Nach dem 2. Weltkrieg wächst Hermannstein wie kaum eine andere Gemeinde im Kreis Wetzlar. Es sind nicht nur viele Heimatvertriebene, die hier Wohnraum suchen, sondern auch Arbeiter und Angestellte, die aufgrund der Nähe zur Industriestadt Wetzlar einen Bauplatz bei ihrem Arbeitsplatz suchen.

1955 wird ein Flächennutzungsplan erstellt, der zu einer erheblichen Ausweitung der besiedelten Fläche Hermannsteins führt.

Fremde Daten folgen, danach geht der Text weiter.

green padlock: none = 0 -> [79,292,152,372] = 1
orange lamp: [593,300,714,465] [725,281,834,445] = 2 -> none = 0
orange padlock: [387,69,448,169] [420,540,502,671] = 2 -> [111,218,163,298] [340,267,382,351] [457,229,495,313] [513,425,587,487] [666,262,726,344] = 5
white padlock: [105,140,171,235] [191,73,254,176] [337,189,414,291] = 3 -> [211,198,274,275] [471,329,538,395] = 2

Ab 1960 werden die Straßen "Grüner Weg", "Am weißen Stein" und die Schulstrasse bebaut. Nördlich der Otto-Wels-Strasse beginnt ab 1961 die Errichtung der Röchling-Siedlung. Insbesondere durch die "Gemeinnützige Wohnungsbaugesellschaft" werden hier viele Mehrfamilienhäuser erbaut, die bis 1970 über 600 Menschen eine neue Wohnung bieten. Im Osten Hermannsteins wird ein weiteres Baugebiet mit 60 Bauplätzen erschlossen. Ab 1964 entstehen hier die Friedenstrasse, der Altvaterweg, der Oderweg und die Strasse "Am Hundsrück" 

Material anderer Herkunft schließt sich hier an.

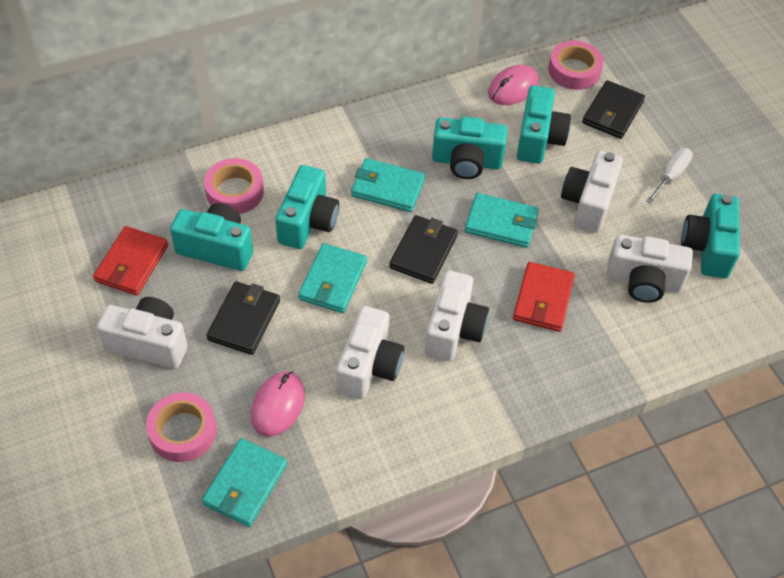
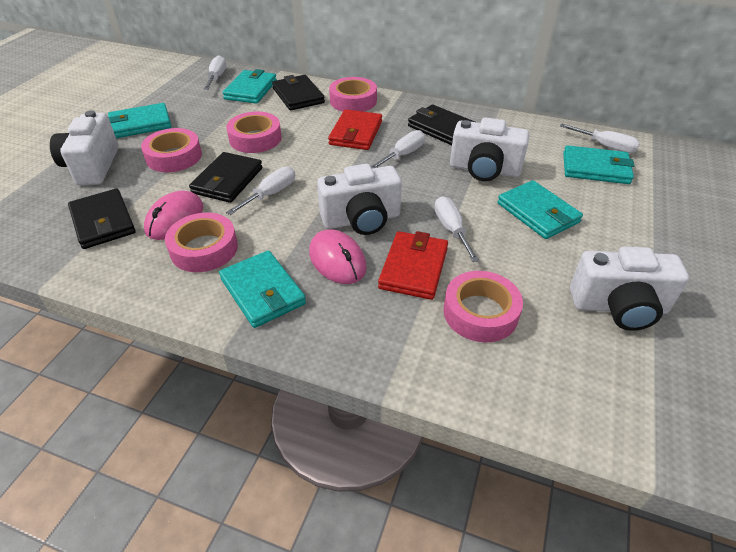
black wallet: [206,281,280,355] [389,215,458,284] [582,80,645,139] = 3 -> [68,188,136,249] [189,152,262,203] [272,75,325,110] [408,104,475,145] = 4
pink tape: [146,392,217,462] [204,158,264,214] [548,41,604,90] = 3 -> [141,128,202,172] [165,213,238,272] [226,112,282,153] [329,77,377,112] [443,271,523,342] = 5
turquoise camera: [170,203,253,271] [275,165,339,249] [432,117,507,179] [517,85,571,164] [681,194,740,278] = 5 -> none = 0
turquoise wallet: [202,438,287,527] [298,243,367,313] [351,158,425,212] [465,193,539,248] = 4 -> [108,103,171,138] [219,250,306,328] [222,69,277,104] [497,180,583,239] [563,145,635,184] = 5
white camera: [97,297,188,369] [336,306,404,399] [425,271,489,361] [561,150,623,233] [607,234,693,303] = 5 -> [50,110,119,185] [317,164,402,235] [450,117,529,181] [570,247,689,331] = 4
white screwdriver: [646,148,693,204] = 1 -> [204,55,226,90] [226,167,295,215] [371,130,425,169] [434,197,479,262] [560,123,640,153] = 5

Wenn man ermessen möchte, wie schnell Hermannstein im letzten Jahrhundert gewachsen ist, sollte ein Blick auf die nachfolgende Fotografie nicht fehlen. Sie zeigt Hermannstein nach dem 1. Weltkrieg.

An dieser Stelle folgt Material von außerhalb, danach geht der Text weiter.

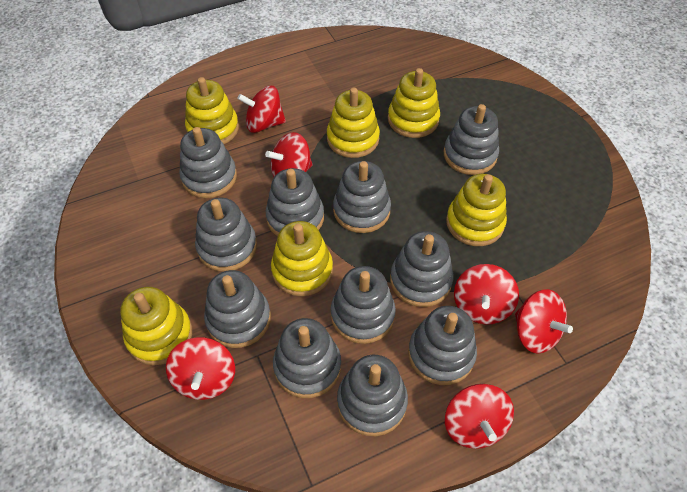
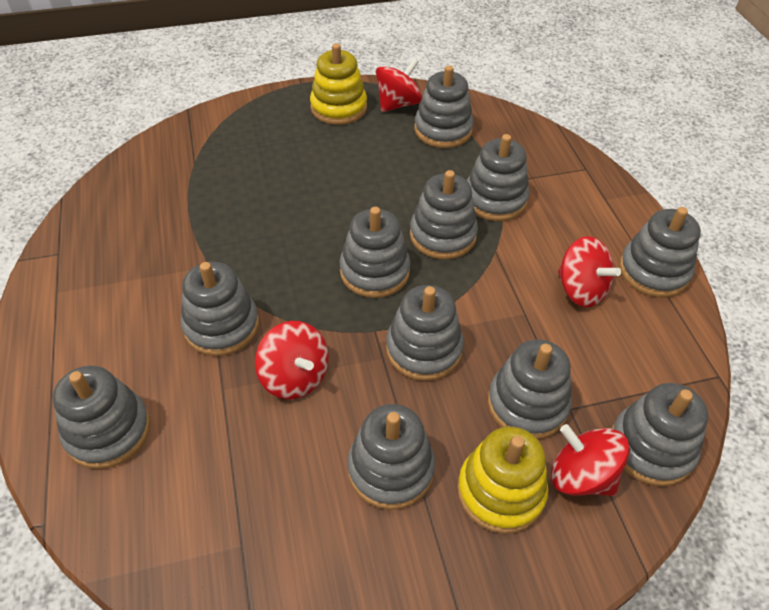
red spinning top: [166,337,235,400] [237,86,286,133] [265,132,313,177] [445,384,514,449] [454,264,519,324] [515,289,573,354] = 6 -> [255,321,329,399] [376,58,422,112] [551,424,630,496] [558,236,621,307] = 4
yellow stacking toy: [120,287,192,365] [185,77,239,144] [271,221,333,296] [327,88,380,158] [388,68,440,138] [446,174,507,246] = 6 -> [310,43,367,125] [457,427,549,534] = 2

Die Fotografie entstand auf dem heute längst bebauten Linsenberg. (1) Die 1911 erweiterte Schule (2) ist als größtes Gebäude vorne rechts zu erkennen. In den Wiesen (3) befindet sich heute ein Gewerbegebiet (Autohaus, Wäscherei usw.).Im Hintergrund (4) sieht man den Galgenberg und vor dem Galgenberg die größte Neubaufläche Hermannsteins (5). Die Straße nach Wetzlar (6) wird von hölzernen Stromleitungsmasten gesäumt.